Rousseff, Neves Neck-And-Neck ahead of Brazil Runoff


Rousseff, Neves Neck-And-Neck ahead of Brazil Runoff

TEHRAN (Tasnim) - Pro-business opposition candidate Aecio Neves gained support and is running neck-and-neck with leftist President Dilma Rousseff ahead of Brazil's Oct. 26 presidential runoff, two polls showed.

The tight race highlights why Neves is actively seeking an endorsement from popular environmentalist Marina Silva, who finished third in the election's first round on Sunday with 22 million votes.

Neves has 46 percent support against 44 percent for Rousseff, surveys by the Datafolha and Ibope polling firms showed. Excluding undecided voters, spoiled and blank survey responses, Neves had 51 percent against 49 percent for Rousseff.

The gap between them is statistically insignificant because it is within the margin of error of both polls, meaning the race remains too close to call at this point, Reuters reported.

The polls were the first by Brazil's two major polling firms since Sunday's first-round vote in which Rousseff won 41.6 percent of the votes cast to 33.6 percent for Neves, a difference of 8 million votes.

Neves, a centrist senator who is an investor favorite, had trailed Silva for most of the campaign but surged late to secure a spot in the runoff.

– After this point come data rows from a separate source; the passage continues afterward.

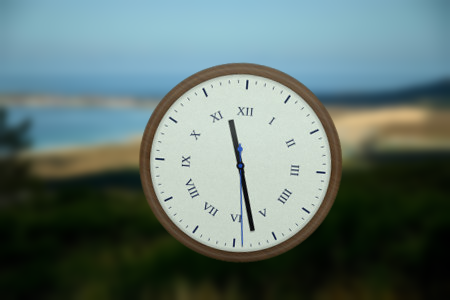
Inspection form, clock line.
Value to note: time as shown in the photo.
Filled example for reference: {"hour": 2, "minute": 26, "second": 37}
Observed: {"hour": 11, "minute": 27, "second": 29}
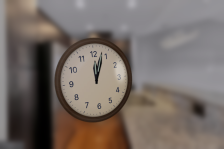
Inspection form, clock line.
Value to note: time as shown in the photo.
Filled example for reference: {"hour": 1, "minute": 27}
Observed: {"hour": 12, "minute": 3}
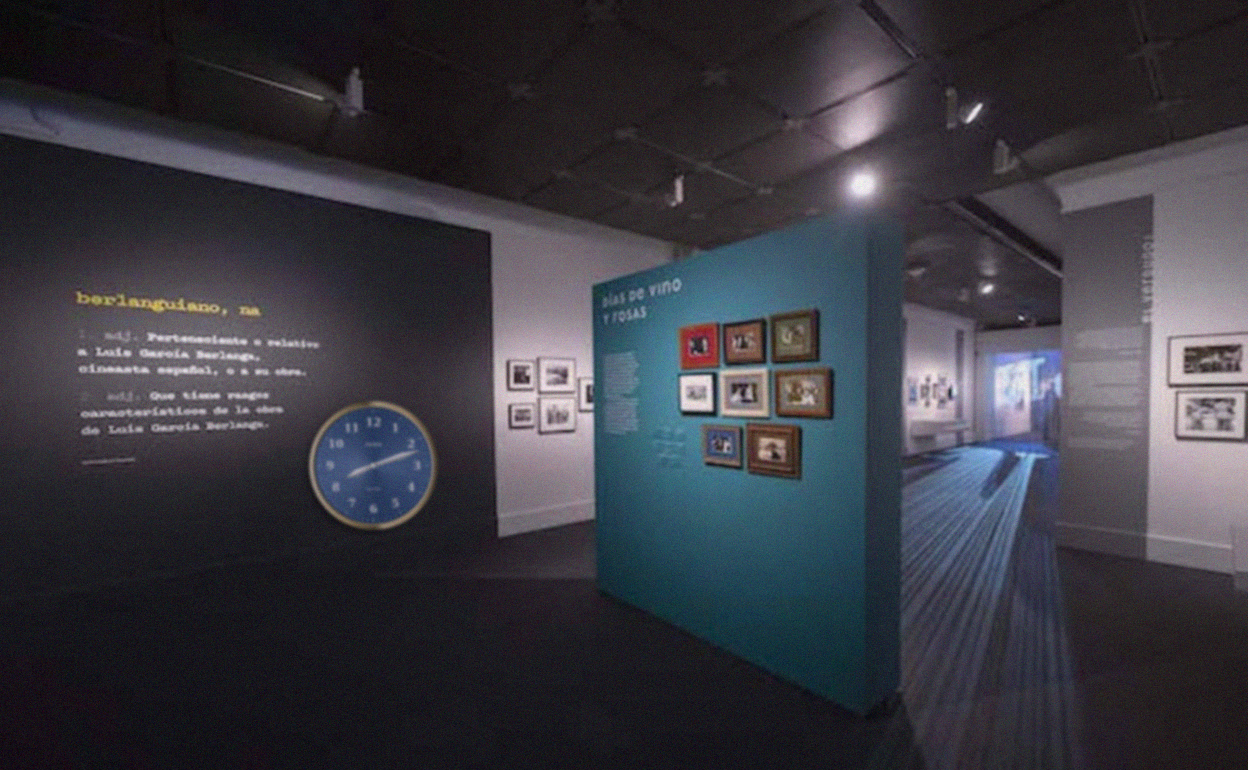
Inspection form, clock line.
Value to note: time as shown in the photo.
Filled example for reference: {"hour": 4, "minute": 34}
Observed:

Brazilian financial markets rallied early in the week after Neves's strong showing, hoping that his momentum heading into the second round would give him a solid lead over Rousseff.

To unseat Rousseff and put an end to 12 years of Workers' Party rule, Neves is trying to woo voters who backed Silva and other opposition candidates in the first round.

Silva's Brazilian Socialist Party backed Neves on Wednesday, but she wants to see him formally embrace some key points from her campaign platform before offering a personal endorsement.

A Silva aide, Pedro Ivo, said she is seeking "progressive" commitments to defend the rights of Brazilian Indians and landless peasants, issues that are not part of Neves's platform. She also wants Neves to commit to "sustainable development," a key concept of her campaign.

Silva also came in third in the last presidential election, when she ran on the Green Party ticket. In the 2010 runoff, she remained neutral instead of endorsing a candidate.

This time, though, Silva looks inclined to throw her weight behind Neves following an acrimonious campaign in which the Rousseff camp ran a flurry of attack ads portraying Silva as a serial flip-flopper beholden to a greedy financial elite.